Verifique a compreensão >>
1. Que nome recebe o quarto ponto no texto sobre a regeneração?
2. As afirmações abaixo estão de acordo com o texto sobre a regeneração? Responda sim ou não a cada uma e cite as palavras do texto que decidem a resposta.
(a) A santificação é um processo gradual.
(b) O Espírito tenta regenerar todos os homens.
(c) A justificação é feita imediatamente.
3. Dê a continuação do texto sobre a regeneração a partir do ponto em que ele termina.

Seção de texto >>

Do que foi exposto, pode-se compreender facilmente o quarto ponto. À luz das doutrinas da eleição incondicional e da depravação total, conclui-se que, sejam quais forem os meios utilizados, o Espírito Santo regenera eficazmente aqueles que foram eleitos. Isso não quer dizer que seja impossível resistir à regeneração, e muito menos que seja impossível resistir ao Espírito Santo quanto a outras influências que ele pode produzir em nós. Significa apenas que, com relação a essa questão específica da salvação, a qual passa necessariamente pela regeneração, a resistência não prevalecerá indefinidamente. O Espírito não tenta regenerar todos os homens, mas tão somente os eleitos, e estes acabam, no fim das contas, regenerados. Decorre daí o nome do quarto ponto, a graça irresistível.

A regeneração, porém, não é tudo. Ela produz a fé, e a fé produz a justificação. Esta é a reconciliação com Deus propriamente dita, com base unicamente nos méritos de Cristo, e é feita imediatamente. O indivíduo justificado, porém, é ainda um pecador. A partir do instante da justificação tem início uma nova etapa, denominada santificação. Esta, ao contrário daquela, é um processo gradual, e é, podemos dizer assim, sinergística. Ou seja, nela concorrem tanto a ação do Espírito Santo quanto o esforço do indivíduo em questão. Seu efeito é levar o homem regenerado a refletir a glória e a perfeição do Senhor Jesus, e isso em todos os aspectos de seu ser. Os efeitos da santificação, assim como os da Queda, estendem-se por todos os domínios da vida humana. A aquisição de uma vida santa e moralmente perfeita não é, portanto, um pré-requisito para que sejamos aceitos na presença de Deus. A realidade é o oposto exato disso: essa admissão é que é a condição possibilitadora da genuína santidade.

Registros listados >>

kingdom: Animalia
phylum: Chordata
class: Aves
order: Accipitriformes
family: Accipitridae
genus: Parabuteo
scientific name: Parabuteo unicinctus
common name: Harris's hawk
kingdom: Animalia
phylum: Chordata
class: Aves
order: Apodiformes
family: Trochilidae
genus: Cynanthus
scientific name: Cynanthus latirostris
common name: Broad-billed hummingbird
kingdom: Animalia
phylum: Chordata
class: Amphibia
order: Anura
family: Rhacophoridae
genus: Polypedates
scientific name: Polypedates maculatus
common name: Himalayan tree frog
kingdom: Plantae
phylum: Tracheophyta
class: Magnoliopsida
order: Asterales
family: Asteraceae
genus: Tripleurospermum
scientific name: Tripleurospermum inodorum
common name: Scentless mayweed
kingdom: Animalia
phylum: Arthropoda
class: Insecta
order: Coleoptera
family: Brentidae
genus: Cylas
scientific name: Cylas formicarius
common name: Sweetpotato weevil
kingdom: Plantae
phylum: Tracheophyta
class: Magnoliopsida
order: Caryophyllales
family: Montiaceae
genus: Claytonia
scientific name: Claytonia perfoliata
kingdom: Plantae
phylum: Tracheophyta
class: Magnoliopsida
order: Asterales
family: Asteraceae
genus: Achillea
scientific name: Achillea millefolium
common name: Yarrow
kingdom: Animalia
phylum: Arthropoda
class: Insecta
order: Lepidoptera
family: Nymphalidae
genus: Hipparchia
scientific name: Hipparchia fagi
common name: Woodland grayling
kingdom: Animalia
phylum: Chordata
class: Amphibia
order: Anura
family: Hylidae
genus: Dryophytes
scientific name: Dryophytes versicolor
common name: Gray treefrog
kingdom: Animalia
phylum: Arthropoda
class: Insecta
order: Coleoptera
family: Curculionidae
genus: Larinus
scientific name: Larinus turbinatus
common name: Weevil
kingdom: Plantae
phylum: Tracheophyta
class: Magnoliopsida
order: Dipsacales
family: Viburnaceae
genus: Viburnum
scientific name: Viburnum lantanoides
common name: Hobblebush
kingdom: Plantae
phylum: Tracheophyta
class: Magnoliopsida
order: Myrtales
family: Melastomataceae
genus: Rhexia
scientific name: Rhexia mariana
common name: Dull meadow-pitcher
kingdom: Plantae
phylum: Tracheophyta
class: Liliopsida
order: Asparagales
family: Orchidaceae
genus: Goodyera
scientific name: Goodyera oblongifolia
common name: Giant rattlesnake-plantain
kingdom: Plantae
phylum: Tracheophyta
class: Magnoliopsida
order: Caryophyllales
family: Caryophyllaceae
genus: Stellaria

Suas respostas >>
1. A graça irresistível.

2.
(a) Sim: "Esta, ao contrário daquela, é um processo gradual"
(b) Não: "O Espírito não tenta regenerar todos os homens, mas tão somente os eleitos"
(c) Sim: "e é feita imediatamente"

3.
O quinto ponto, a perseverança dos santos, significa que a regeneração e a justificação são processos irreversíveis, ou seja, não é possível, a alguém que tenha alcançado a salvação, perdê-la mais tarde. O mesmo, porém, não é válido para a santificação, que pode regredir também em todos os níveis. Uma vez mais, aqui é possível resistir ao Espírito Santo, mas essa resistência acabará por ser esmagada. As fases do processo que dependem unicamente da ação divina são eficazes e irreversíveis; apenas quando entra em cena a colaboração humana é que as coisas começam a dar errado. Mas, para os eleitos, não para sempre.

Em vista de tudo o que foi dito, fica mais fácil entender a outra razão pela qual a expressão "dupla predestinação" não é muito bem vista no meio calvinista. É que a palavra "predestinação" também subentende, no contexto dessa teologia, uma ação direta de Deus como requisito para a salvação do indivíduo. Não convém entrar numa discussão sobre o que pode ou não ser considerado uma ação direta, mas sem dúvida é algo específico e qualitativamente distinto do mero ato de sustentação com que Deus mantém toda a criação. E essa interferência ativa é algo que ocorre na salvação dos eleitos, mas não na perdição dos reprovados. A eleição e a reprovação, embora sejam termos opostos na terminologia calvinista, não são fenômenos perfeitamente simétricos: o primeiro requer a atividade divina e o segundo a sua passividade, no sentido em questão. Em outras palavras, o calvinismo concebe a humanidade como uma multidão que vai caminhando espontaneamente para o inferno. Deus se coloca deliberadamente no caminho de alguns e os convence a dar meia-volta e caminhar na direção oposta. Os demais continuam caminhando para a perdição, e o fazem com suas próprias pernas.